I think the oldest book I have is Queechy by Elizabeth Wetherell, it's 1852.
We're Literary 2: To Read Makes Our Speaking English Good
There's more to life than watching Buffy the Vampire Slayer! No. Really, there is! Honestly! Here's a place for Buffistas to come and discuss what it is they're reading, their favorite authors and poets. "Geez. Crack a book sometime."
King Solomon's Mine was first published in 1885/1886. Cool.
There's no date on mine. I had to go by the publisher and cover art.
t twitching in old, fancy book acquisitiveness So, um, Heather, where does that book live in your house? What's your address? t checking that "books" aren't listed in that list in the Ten Commandents with the ass and the wife and the maidservant
There's no date on mine. I had to go by the publisher and cover art.
Yeah, I actually don't think this Wuthering Heights is that old. The foreword is copyrighted 1959, and that's the only date given, but I just saw it's the tenth printing, so it's probably only thirty or forty years old. It's a Signet classic.
You can have my ass, connie, just not my book.
I keep meaning to get into the critcism=knowing what the actors do off-set. I think that's a bad analogy. We talk about Buffy in terms of not just what's on the screen, but what it says about the high school experience, growing up, pain, etc. We have arguments about the language. We talk about what it means that Angel grew up in a certain time and in a certain place and what Drusilla's religion meant to what she became as a vampire. We discuss what the show says about good and evil and all that lies in between. Soul having vs. not soul having. How is that different from picking apart a book?
Just because I happen to know that Cleanth Brook has to do with the critical examination of poetry as an experience of the moment, a hierarchical, rigid, one-answer-is-right-interpretation, has nothing to do with my rejection of my analysis of literature.
Really. Quit snickering.
Typo Boy is harder to answer.
Also, Heather.
I will study, however, on how to articulate that thoughts about Joss' (or any of the other marvelous scripting-gods') processes were not the key to appreciating Buffy.
Separating Firefly from a lifetime of genre-blinkers will take a little longer.

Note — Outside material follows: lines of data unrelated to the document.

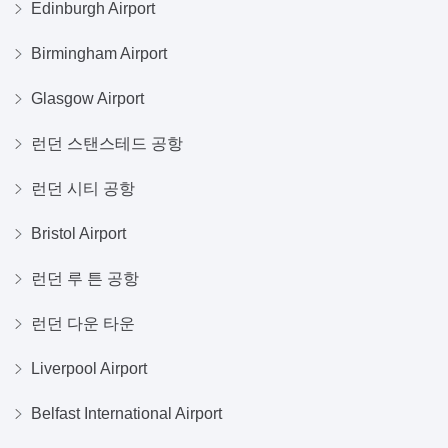
Edinburgh Airport
Birmingham Airport
Glasgow Airport
런던 스탠스테드 공항
런던 시티 공항
Bristol Airport
런던 루 튼 공항
런던 다운 타운
Liverpool Airport
Belfast International Airport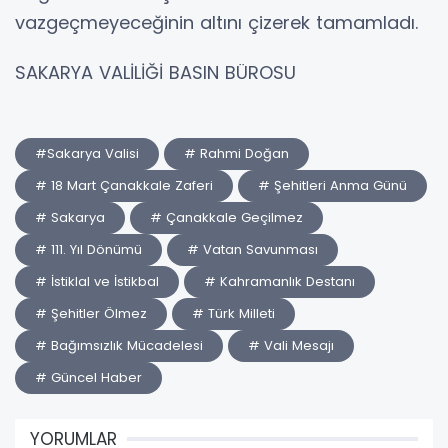
vazgeçmeyeceğinin altını çizerek tamamladı.
SAKARYA VALİLİĞİ BASIN BÜROSU
#Sakarya Valisi
# Rahmi Doğan
# 18 Mart Çanakkale Zaferi
# Şehitleri Anma Günü
# Sakarya
# Çanakkale Geçilmez
# 111. Yıl Dönümü
# Vatan Savunması
# İstiklal ve İstikbal
# Kahramanlık Destanı
# Şehitler Ölmez
# Türk Milleti
# Bağımsızlık Mücadelesi
# Vali Mesajı
# Güncel Haber
YORUMLAR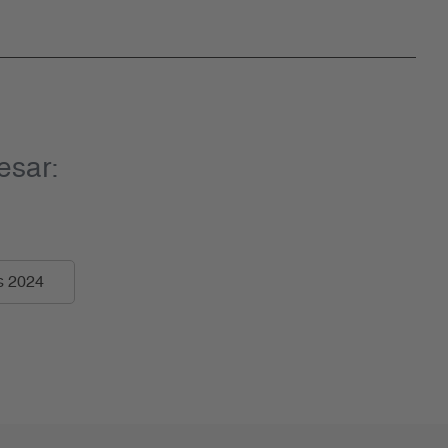
esar:
s 2024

I honestly think "literary fiction" is too vague of a term, and its description too amorphous and subjective, to call it a genre or sub-genre. Any two people could read the same novel and disagree on whether the emphasis was on language over character, etc.
So how would you define "literary fiction"?
I've been out all day, so I just got to this question.
I wouldn't define "literary fiction" at all. I don't like the term. I think it's sufficiently vague enough that it implies "fiction that is well-written," versus, I suppose, "crap that Other People read." Okay, fine. Define "well-written." It's just too vague and entirely subjective.
"Literary fiction" as a designation just seems not at all like a definition, but more like an I Know It When I See It type of designation. How does one decide what's "literary" fiction and what's just plain non-literary fiction? Toni Morrison = literary fiction, it seems, but what about Jenny Crusie? Anne Lamott? Pat Conroy?
not the key to appreciating Buffy
Are you presupposing just one key? I think you can climb into a character and appreciate Buffy, or sit back but look only at the universe and appreciate Buffy, or know things like "Joss had always planned this" and "Joss pulled this out of his ass during filming" and appreciate Buffy.
Whose is less valid?
Literary fiction = "We can't slot it anywhere else, and we really like it" or "Well, it's in a genre you/I may not like, but it should be read anyway. It's ART."
I think.
I thought the definition of litfic was something I was too much of a tech plebe geek to get, and I'm glad to see the amount of dissent. I felt like a moron the first time I had to ask, based probably on something like finding James Baldwin shelved outside litfic when I was sure he was all erudite and shit.